Texte d'étude:
En directe streaming depuis la chapelle de la Maison Sainte-Marthe, le pape a médité dans son homélie sur « la familiarité » du chrétien avec le Seigneur : mais il s’agit d’une familiarité « toujours communautaire », a-t-il ajouté. « Oui, elle est intime, elle est personnelle mais en communauté. Une familiarité sans communauté, une familiarité sans le Pain, une familiarité sans l’Eglise, sans le peuple, sans les sacrements, est dangereuse. Elle peut devenir une familiarité – disons-le – gnostique, une familiarité seulement pour moi, détachée du peuple de Dieu. »

Le confinement oblige à des aménagements, mais il faudra « sortir du tunnel », pas « y rester », a-t-il prévenu.

Voici notre traduction de l’homélie du pape.

Homélie du pape François

Les disciples étaient des pêcheurs : Jésus les avait appelés pendant leur travail. André et Pierre travaillaient avec leurs filets. Ils laissèrent leurs filets et suivirent Jésus (cf. Mt 4,18-20). Jean et Jacques, pareil : ils laissèrent leur père et les jeunes qui travaillaient avec eux et ils suivirent Jésus (cf. Mt 4,21-22). L’appel s’est fait dans leur métier de pêcheurs. Et ce passage de l’Évangile d’aujourd’hui, ce miracle de la pêche miraculeuse nous fait penser à une autre pêche miraculeuse, celle que raconte Luc (cf. Lc 5,1-11) où il est arrivé la même chose. Ils ont pris du poisson, alors qu’ils pensaient ne rien avoir. Après sa prédication, Jésus a dit : “Avance au large” – “Mais nous avons peiné toute la nuit sans rien prendre !” – “Allez”. “Sur ta parole – dit Pierre – je vais jeter les filets.” Il pêchèrent une telle quantité – dit l’Évangile – qu’il furent saisis d’“un grand effroi” (cf. Lc 5,9), par ce miracle. Aujourd’hui, dans cette autre pêche, on ne parle pas d’effroi. On voit un certain naturel, on voit qu’il y a eu du progrès, un cheminement dans la connaissance du Seigneur, dans l’intimité avec le Seigneur ; je dirais que c’est le mot juste : dans la familiarité avec le Seigneur. Quand Jean vit cela, il dit à Pierre : “C’est le Seigneur !”, et Pierre s’habilla et se jeta à l’eau pour aller vers le Seigneur (cf. Jn 21,7). La première fois, il s’était agenouillé devant Lui : “Éloigne-toi de moi, Seigneur, car je suis un homme pécheur.” (cf. Lc 5,8). Cette fois-ci il ne dit rien, c’est plus naturel. Personne ne demandait : “Qui es-tu ?”. Ils savaient que c’était le Seigneur, la rencontre avec le Seigneur était naturelle. La familiarité des apôtres avec le Seigneur avait grandi.

Lignes de données
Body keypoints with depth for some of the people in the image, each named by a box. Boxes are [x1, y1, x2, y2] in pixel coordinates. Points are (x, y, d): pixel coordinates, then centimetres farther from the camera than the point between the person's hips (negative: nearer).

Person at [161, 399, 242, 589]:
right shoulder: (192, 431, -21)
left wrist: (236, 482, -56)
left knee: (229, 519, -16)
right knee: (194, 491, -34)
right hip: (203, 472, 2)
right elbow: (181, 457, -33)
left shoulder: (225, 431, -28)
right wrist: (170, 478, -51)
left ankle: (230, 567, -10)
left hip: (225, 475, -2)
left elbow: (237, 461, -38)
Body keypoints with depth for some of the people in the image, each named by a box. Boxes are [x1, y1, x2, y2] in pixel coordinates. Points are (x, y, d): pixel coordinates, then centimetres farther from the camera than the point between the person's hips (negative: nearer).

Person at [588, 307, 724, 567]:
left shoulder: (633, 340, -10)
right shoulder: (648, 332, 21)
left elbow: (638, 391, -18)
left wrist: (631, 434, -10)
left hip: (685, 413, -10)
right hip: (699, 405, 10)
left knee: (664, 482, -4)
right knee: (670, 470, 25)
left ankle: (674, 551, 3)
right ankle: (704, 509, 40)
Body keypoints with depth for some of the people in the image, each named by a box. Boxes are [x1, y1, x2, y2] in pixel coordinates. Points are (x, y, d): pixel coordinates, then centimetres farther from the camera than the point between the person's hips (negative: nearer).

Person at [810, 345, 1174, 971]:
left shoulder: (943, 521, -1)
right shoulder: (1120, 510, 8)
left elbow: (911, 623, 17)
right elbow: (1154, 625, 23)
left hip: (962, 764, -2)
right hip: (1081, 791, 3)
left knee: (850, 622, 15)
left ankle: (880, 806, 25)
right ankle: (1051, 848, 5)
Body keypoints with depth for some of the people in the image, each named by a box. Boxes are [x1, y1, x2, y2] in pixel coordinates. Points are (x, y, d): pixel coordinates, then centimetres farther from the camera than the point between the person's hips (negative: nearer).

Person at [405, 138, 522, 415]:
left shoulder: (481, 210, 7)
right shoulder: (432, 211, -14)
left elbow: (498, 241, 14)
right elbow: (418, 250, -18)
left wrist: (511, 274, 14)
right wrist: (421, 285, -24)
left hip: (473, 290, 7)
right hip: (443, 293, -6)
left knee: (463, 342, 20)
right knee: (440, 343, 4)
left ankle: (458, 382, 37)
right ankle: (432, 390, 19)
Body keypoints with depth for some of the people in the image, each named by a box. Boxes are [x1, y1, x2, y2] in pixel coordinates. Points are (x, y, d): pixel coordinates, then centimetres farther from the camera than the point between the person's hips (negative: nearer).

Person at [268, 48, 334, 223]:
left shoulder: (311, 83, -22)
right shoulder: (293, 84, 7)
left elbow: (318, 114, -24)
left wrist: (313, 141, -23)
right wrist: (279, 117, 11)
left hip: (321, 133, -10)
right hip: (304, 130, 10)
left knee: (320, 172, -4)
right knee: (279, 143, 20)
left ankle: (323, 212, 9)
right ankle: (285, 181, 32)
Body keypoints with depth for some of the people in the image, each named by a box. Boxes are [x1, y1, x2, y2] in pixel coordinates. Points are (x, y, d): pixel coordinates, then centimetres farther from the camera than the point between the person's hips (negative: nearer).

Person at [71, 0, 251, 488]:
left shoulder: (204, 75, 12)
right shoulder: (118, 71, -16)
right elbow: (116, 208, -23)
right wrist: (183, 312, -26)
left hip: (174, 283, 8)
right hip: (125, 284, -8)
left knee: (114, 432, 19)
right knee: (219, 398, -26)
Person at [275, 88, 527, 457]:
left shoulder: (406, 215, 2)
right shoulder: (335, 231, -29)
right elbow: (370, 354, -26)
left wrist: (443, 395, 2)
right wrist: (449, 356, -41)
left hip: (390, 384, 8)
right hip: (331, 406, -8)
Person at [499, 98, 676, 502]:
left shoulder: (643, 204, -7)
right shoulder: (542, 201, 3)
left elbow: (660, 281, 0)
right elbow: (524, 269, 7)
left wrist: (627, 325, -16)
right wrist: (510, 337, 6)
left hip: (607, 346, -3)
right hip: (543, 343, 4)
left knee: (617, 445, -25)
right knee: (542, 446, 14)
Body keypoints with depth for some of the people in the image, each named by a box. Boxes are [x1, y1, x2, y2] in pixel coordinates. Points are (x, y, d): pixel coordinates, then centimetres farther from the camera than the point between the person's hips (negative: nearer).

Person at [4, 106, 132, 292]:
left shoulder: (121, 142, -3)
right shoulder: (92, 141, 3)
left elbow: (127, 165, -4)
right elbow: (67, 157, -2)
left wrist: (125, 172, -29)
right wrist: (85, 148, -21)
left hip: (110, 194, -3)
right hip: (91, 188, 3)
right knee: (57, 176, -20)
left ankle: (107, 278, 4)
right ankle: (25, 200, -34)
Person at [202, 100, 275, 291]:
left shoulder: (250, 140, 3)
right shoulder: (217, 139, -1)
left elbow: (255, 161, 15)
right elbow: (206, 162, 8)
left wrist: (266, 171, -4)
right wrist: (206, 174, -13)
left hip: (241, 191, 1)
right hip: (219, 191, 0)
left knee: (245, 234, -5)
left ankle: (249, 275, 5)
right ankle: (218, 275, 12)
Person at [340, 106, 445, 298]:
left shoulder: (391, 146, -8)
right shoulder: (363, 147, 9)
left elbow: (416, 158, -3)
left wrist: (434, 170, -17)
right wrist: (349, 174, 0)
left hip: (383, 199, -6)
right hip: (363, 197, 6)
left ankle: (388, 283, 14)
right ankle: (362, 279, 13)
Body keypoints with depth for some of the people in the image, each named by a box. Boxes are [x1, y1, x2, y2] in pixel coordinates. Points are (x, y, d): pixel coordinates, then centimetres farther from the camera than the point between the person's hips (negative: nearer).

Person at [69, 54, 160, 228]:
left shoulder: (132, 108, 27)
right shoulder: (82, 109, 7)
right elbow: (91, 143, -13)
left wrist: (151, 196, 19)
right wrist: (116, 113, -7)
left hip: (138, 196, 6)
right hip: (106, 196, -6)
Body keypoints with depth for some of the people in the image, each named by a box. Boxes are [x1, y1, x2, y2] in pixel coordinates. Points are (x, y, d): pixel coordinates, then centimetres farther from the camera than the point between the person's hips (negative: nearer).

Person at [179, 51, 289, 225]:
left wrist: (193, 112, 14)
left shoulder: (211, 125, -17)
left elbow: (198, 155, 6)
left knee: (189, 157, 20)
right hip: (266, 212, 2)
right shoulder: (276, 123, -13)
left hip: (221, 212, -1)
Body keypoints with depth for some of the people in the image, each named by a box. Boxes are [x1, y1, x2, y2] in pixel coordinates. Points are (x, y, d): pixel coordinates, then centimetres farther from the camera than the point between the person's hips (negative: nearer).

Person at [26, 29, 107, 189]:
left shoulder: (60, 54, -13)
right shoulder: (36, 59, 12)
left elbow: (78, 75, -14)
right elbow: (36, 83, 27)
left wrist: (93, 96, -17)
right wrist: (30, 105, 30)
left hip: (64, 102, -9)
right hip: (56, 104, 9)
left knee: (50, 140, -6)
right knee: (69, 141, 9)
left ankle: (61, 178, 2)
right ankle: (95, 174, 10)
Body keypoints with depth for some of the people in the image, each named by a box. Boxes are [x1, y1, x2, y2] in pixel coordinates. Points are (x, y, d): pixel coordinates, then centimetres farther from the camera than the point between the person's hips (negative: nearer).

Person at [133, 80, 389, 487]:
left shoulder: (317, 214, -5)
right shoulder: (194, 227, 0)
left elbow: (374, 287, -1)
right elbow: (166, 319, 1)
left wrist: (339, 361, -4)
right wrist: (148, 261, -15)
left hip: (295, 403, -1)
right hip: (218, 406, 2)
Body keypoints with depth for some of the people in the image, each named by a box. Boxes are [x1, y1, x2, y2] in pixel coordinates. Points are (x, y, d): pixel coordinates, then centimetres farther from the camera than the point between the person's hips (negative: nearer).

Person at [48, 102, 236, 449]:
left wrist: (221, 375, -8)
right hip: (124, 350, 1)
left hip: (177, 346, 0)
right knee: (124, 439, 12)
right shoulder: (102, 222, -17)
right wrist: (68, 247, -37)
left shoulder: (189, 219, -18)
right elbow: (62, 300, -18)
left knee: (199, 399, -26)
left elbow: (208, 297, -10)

Votre objectif:
Pouvez-vous prolonger l'homélie sur la familiarité avec le Seigneur en reprenant juste après sa dernière phrase ?

Réponse:
Nous aussi chrétiens, dans notre chemin de vie, nous sommes en marche, nous progressons dans la familiarité avec le Seigneur. Le Seigneur, pourrais-je dire, est un peu “sans façons”, mais “sans façons” parce qu’il marche avec nous, nous savons que c’est Lui. Ici personne ne lui a demandé “qui es-tu ?”: ils savaient que c’était le Seigneur. Le chrétien a une familiarité quotidienne avec le Seigneur. Ils ont sûrement pris leur petit-déjeuner ensemble, avec du poisson et du pain, ils ont certainement parlé de beaucoup de choses avec naturel.

Cette familiarité  des chrétiens avec le Seigneur est toujours communautaire. Oui, elle est intime, elle est personnelle mais en communauté. Une familiarité sans communauté, une familiarité sans le Pain, une familiarité sans l’Eglise, sans le peuple, sans les sacrements, est dangereuse. Elle peut devenir une familiarité – disons-le – gnostique, une familiarité seulement pour moi, détachée du peuple de Dieu. La familiarité des apôtres avec le Seigneur était toujours communautaire, signe de la communauté. Elle allait toujours avec le sacrement, avec le Pain.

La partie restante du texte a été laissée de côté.